# What's everyone using for a router?



## MDShunk (Jan 7, 2007)

The print server question just made me wonder what everone's liking for a router lately? I just replaced the one here at the house. I had a D-Link DIR-615 that kept dropping the wireless connections every 10 minutes, so I replaced it recently with a SonicWall TZ-170. I use SonicWall at the office, so I figured it would do good here at home. So far, so good. Seems like I only get a couple years out of routers anyhow. At work I have the SonicWall Pro 1260, and it's working out well even if it is getting some age on it. I see that many of my customers favor Linksys stuff, but I might guess that's only because of the low price. I guess that if you're otherwise behind a firewall, it really doesn't matter what you're using inside for a router. At home, or in a small office, people mostly want the firewall and the router to be the same box . 

What do you like best?


----------



## user4818 (Jan 15, 2009)

You can't go wrong with Porter Cable or Makita.


----------



## MDShunk (Jan 7, 2007)

Peter D said:


> You can't go wrong with Porter Cable or Makita.


I knew I could count on you! Mine is so old that it has no ethernet jacks.


----------



## Bob Badger (Apr 19, 2009)

I have had good luck with Linksys but the only reason I chose it was easy avaibility. It is sold everywhere.


----------



## walkerj (May 13, 2007)

I have a linksys and it works pretty well throughout the house.

Now if I can just get this damn printer to work.

Also, good luck with linksys tech support


----------



## kbsparky (Sep 20, 2007)

My router is integral with the DSL modem - provided by Verizon.

Westbell

While it has wireless capability, I still use a wired CAT-5 network for my home office. Better speed that way?


----------



## MDShunk (Jan 7, 2007)

walkerj said:


> Also, good luck with linksys tech support


That's always the tradeoff with the really popular, mass marketed products. Hard to get through to tech support. On the other hand, since the product is so popular, the internet knowledge base is fairly extensive. Several people have no doubt had whatever issue you are having also, and have posted the solution someplace on the 'net. 
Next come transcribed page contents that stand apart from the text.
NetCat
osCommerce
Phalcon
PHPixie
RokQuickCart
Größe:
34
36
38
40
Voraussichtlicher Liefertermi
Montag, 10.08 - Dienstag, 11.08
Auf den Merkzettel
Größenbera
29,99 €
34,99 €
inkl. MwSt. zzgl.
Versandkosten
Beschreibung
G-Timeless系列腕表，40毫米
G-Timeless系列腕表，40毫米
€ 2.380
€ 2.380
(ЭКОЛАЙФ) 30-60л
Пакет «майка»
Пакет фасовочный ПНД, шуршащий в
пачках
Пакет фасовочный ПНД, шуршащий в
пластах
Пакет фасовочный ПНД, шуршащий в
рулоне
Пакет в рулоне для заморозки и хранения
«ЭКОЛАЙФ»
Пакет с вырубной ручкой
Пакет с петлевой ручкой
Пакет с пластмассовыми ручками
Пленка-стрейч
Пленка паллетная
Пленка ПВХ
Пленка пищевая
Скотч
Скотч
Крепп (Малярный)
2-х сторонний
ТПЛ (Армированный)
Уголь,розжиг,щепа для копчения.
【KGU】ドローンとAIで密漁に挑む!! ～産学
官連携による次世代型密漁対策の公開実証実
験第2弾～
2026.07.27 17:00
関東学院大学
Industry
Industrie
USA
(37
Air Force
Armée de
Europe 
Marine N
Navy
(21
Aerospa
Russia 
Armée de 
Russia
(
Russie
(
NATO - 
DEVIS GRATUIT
The more botique products, such as my SonicWall stuff, have pretty available tech support. When I go into the admin console on my one at work, I can click on a box and bring up a chat window with tech support and they can remote control the console, if I want. The flip side of that is that there is a very small internet knowledge base on the more obscure stuff, so you're dead in the water without tech support.


----------



## TOOL_5150 (Aug 27, 2007)

Sonicwall used to be ramp networks years ago, Ramp made the sonicwall interface, which I liked quite a bit and sonicwall just put their name on it. Their devices are a little pricy, but overall a secure firewall.

As far as linksys - Not every firewall is made the same. I havent checked lately, but I could get past a linksys firewall. I am sure that now a days, it is much harder.

Remember to change the password on your router, and disable remote admin if you are not going to use it!

I have a small datacenter @ my home office with a 40 meg link to the internet, so one of those little router-in-a-box wouldnt cut it. I use a modified version of linux, that allowes me to change anything I could ever want immediately, and anywhere in the world there is an internet connection.

~Matt


----------



## mikeh32 (Feb 16, 2009)

firewall is a nokia 2250
linksys etherfast 1704 switch
linksys wrt6000n for wifi
dell 2950 for the server

I do some computer stuff as my real job now....


----------